I suppose that it is time for me to collect my thoughts and try to put some words to the way that we have been feeling. I have to admit that the last two weeks have been heart-wrenching. Getting that last notice from USCIS that they intend to deny Judah orphan status was a pretty low blow and knocked the wind right out of my sails. For some reason, I really felt that the US portion of the process would sail smoothly. I was naive. I guess I forgot that for it to move smoothly...it would require all of the paperwork to be flawless. Um, yes. Naive.
The document from USCIS had some information about the errors, and we were quickly flustered about what to do. Getting this information on December 23rd complicated things...especially since we knew that our international adoption counselor, Sarah, was going to be out for the entire Christmas week. At first we were thinking that we were going to have to wait to talk to her for an entire week (which would have felt like a year under these circumstances). Then it dawned on me that she has a supervisor. It was high time to get to know her supervisor more fully.
I called Emily, who is the director of CAN, and she was available immediately, PRAISE GOD. She listened to my update carefully and was thoughtful and caring when my tears and fears surfaced. She was action oriented and solution based. She immediately sent our notice on to the orphanage so they would have the update and know that there were issues. She was puzzled along with us that these errors could have been overlooked or missed at all. (This is something that we will never understand.)
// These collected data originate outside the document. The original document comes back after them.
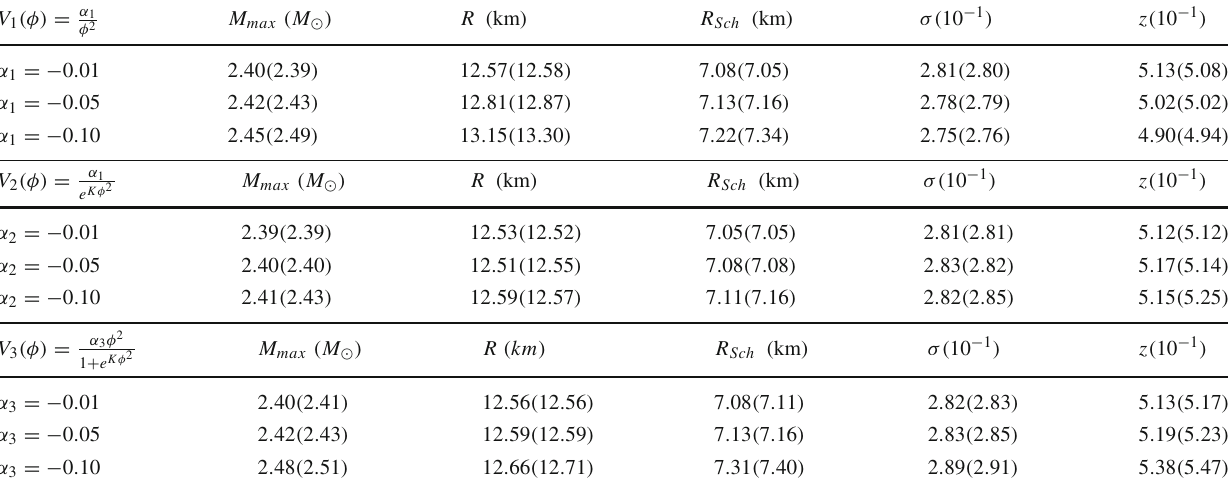
Table 8 Structure properties of neutron star in mimetic gravity for FSU2H EoS with φ( 0 ) = 1 ( φ( 0 ) = 0 . 8) and K = 0 .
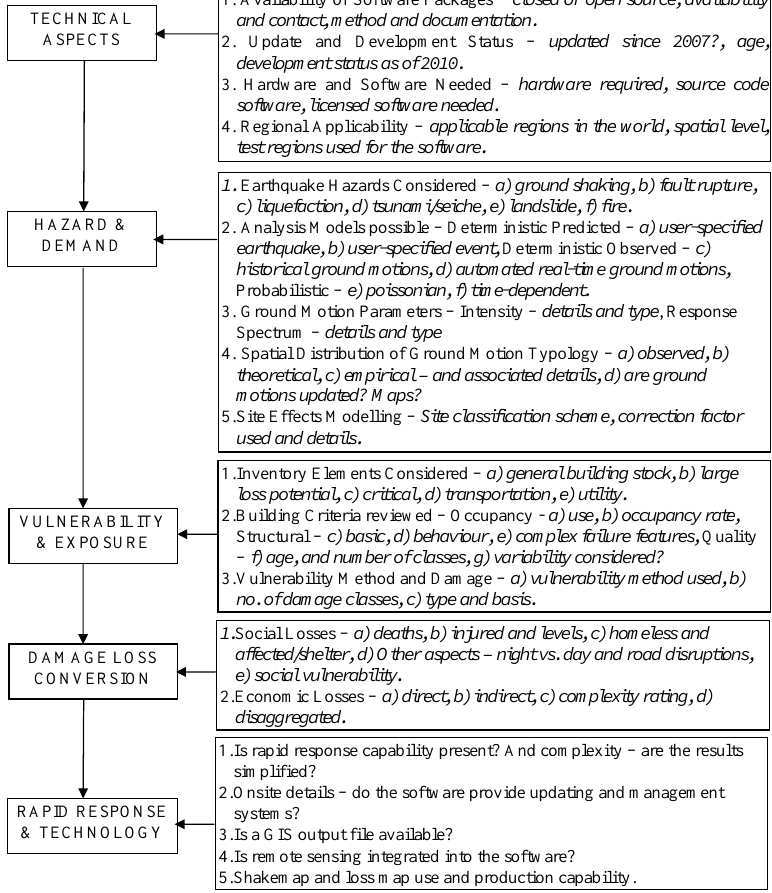
Fig. 5. The components contributing to the MCA Decision Figure 5. The Components contributing to the MCA Decision Tool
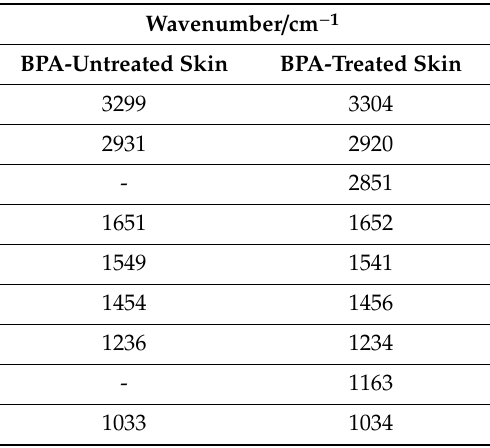
Table 15. Wavenumbers of infrared radiation absorption in the case of BPA.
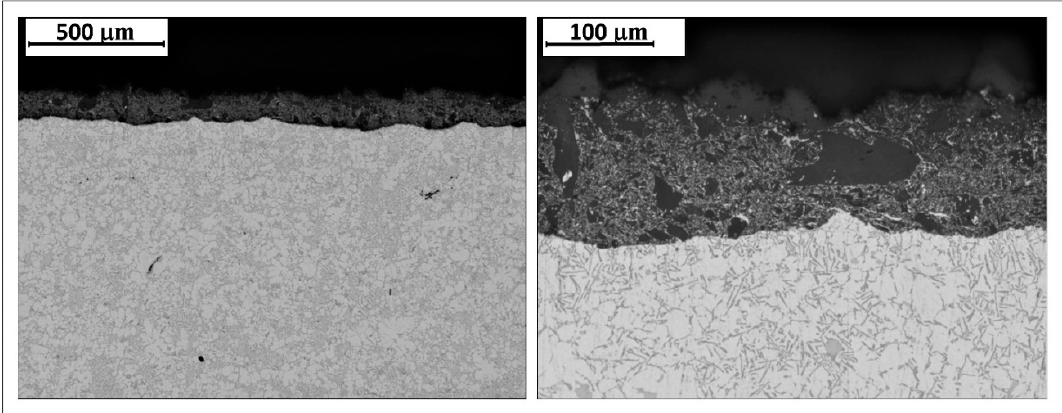
Figure 13. Collage of various micrographs of the transverse sections of the hollowed crossbeam.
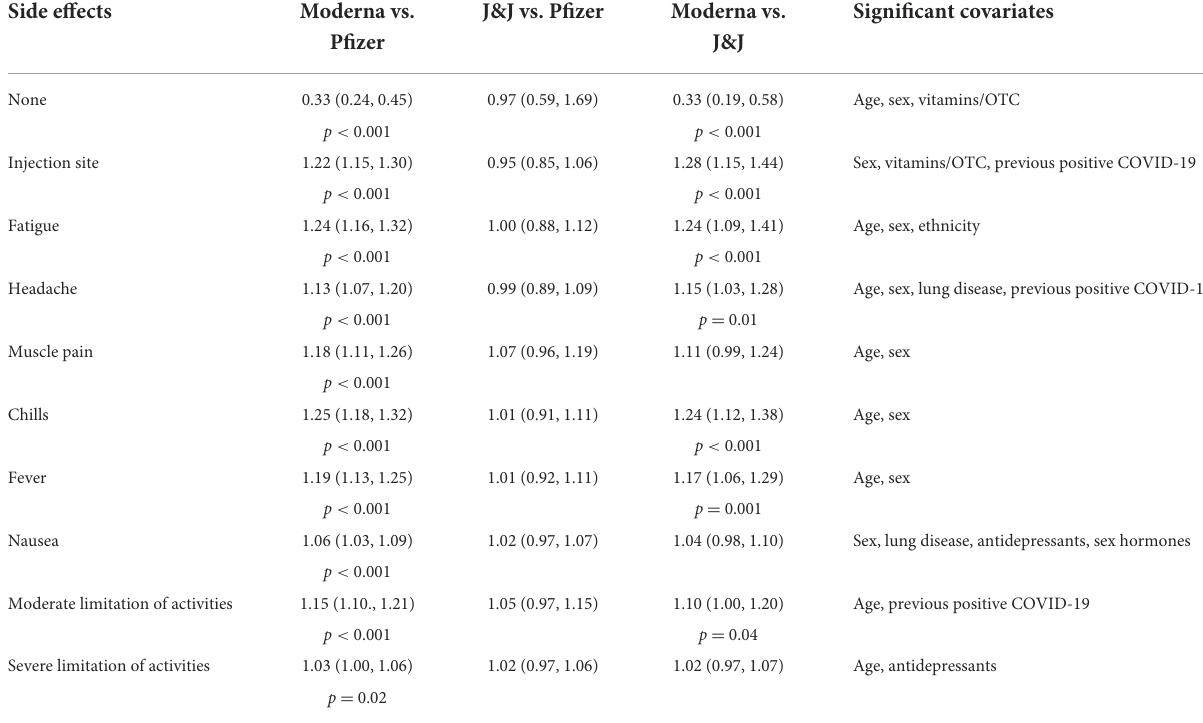
TABLE 4 Multivariate logistic regression models to predict side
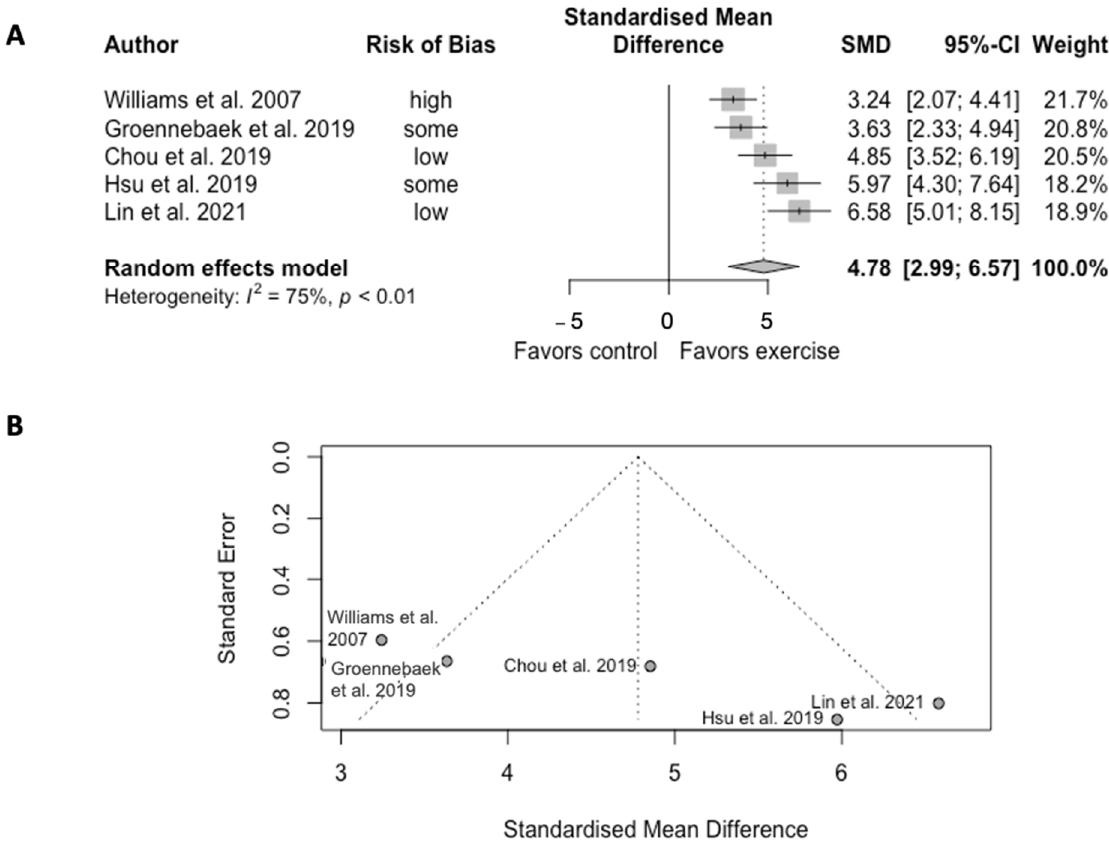
Figure 2. ( A ) Forest plot of effect sizes and 95% confidence intervals representing oxidative capacity, based on the random effects meta-analysis results. ( B ) Funnel plots of publication bias. Abbreviation: SMD, standardized mean difference. Williams et al. [38], Groennebaek et al. [32], Chou et al. [22], Hsu et al. [19], and Lin et al. [20].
We plugged into our adoption network and began to gather information about others that have had similar situations when adopting from Haiti and quickly received information about a gentleman in the USCIS office in Port-au-Prince that would be potentially able to clarify what exactly needs to be corrected in Judah's dossier. We received a bit of education on how to call directly to Haiti, downloaded the Rebtel app for our phones and were placing a call all within the hour. Of course he was on vacation as well, however, his assistant was able to provide some clarity.
I know that this is going to mean absolutely nothing to most of you but for my records, here are the items that need to be fixed-
1. We need a new Minutes of Consent
2. The Minutes of Adoption should predate the Final Order
3. We need a new Certificate of Adoption
4. We need the biological mother's Death Certificate
This week we passed this information on to Sarah, our International Counselor and she passed it on to Maison, the orphanage. In the meantime, we were receiving information that we needed to message the Embassy to allow Judah's Dossier to be released to the staff at Maison so they could pick it up. A few more emails ensued and we still have not received confirmation that it has been picked up. We assume (which is dangerous) that it has been and were told that the new lawyer for Maison was going to look at Judah and Eli's Dossiers to see what needed to be done.
We have asked for a rough timeline on how long they feel these documents will take to re-do. We have also asked to ensure that while this process is occurring, the Birth Certificate issue for Eli (which we still don't really know what is wrong) will be in process of being fixed as well. When we are updated on the timeline...we will have to make a tough decision. If the paperwork won't take long, we are planning to wait to travel until we can go to finalize their adoption and bring them home with us. If the paperwork is going to take several months, we need to decide if it is wise to see the boys one more time before the adoption is final. This is a trip that we were not planning on, but we feel that we need to consider going because in March it will have been a full year since we have seen them. Our hearts are lonely for our boys.
These delays put a bit of a damper on my Christmas spirit at first. It took a few days to work through the emotions of this, and I know that after Craig's last blog many of you were praying. Thank you so much. I really felt like I was having a panic attack after we first found out. Nothing like a panic attack to change the mood of Christmas. Since then, I have had a couple of people call to pray with me, to speak scripture to me and one friend even woke in the middle of the night and felt that the Holy Spirit placed our family on her heart and gave her some thoughts to share with us. She texted me and said, "Truth is on your side. The issues that need to be resolved are all things for which the truth will prevail and resolve. Once the truth of these inconsistencies is revealed, the process will go forward. God lives in the truth!" So true...and then she said my favorite part..."God must have huge plans for these guys if the process is going this way. I'm excited to see how He uses these guys!!!"
My heart soared when I read her words. It's true. Satan focuses his scheming attention in places where God will prevail the greatest! My boys are going to be AMAZING. I know this! I, too, can't wait to see how He will use them. We will not give up on this battle. I will not panic. I will not feel defeated...even for an instant. I am disappointed that I cannot be with them, hold them, love on them right now. I am disappointed that I can't kiss their foreheads as I rock them at night, but for now, I need to trust that Jesus is walking with them and loving on them through His hands and feet...the nannies in the orphanage. Breathe in, breathe out. This too shall pass, and soon I will press warm kisses on them night after night.
We are thankful for a wonderful Christmas and New Year spent with so many family members and friends to help take our minds off of this complicated and heart-wrenching process. Please, please continue to pray for us. We are close, and that is when Satan will try to defeat us the hardest. We need your prayers. Pray specifically for these glitches to be ironed out, for a clear timeline if that is possible and for clarity about whether to travel to Haiti for a visit if the paperwork is going to take a while. Pray for the boys to stay healthy and for their nannies to love on them completely.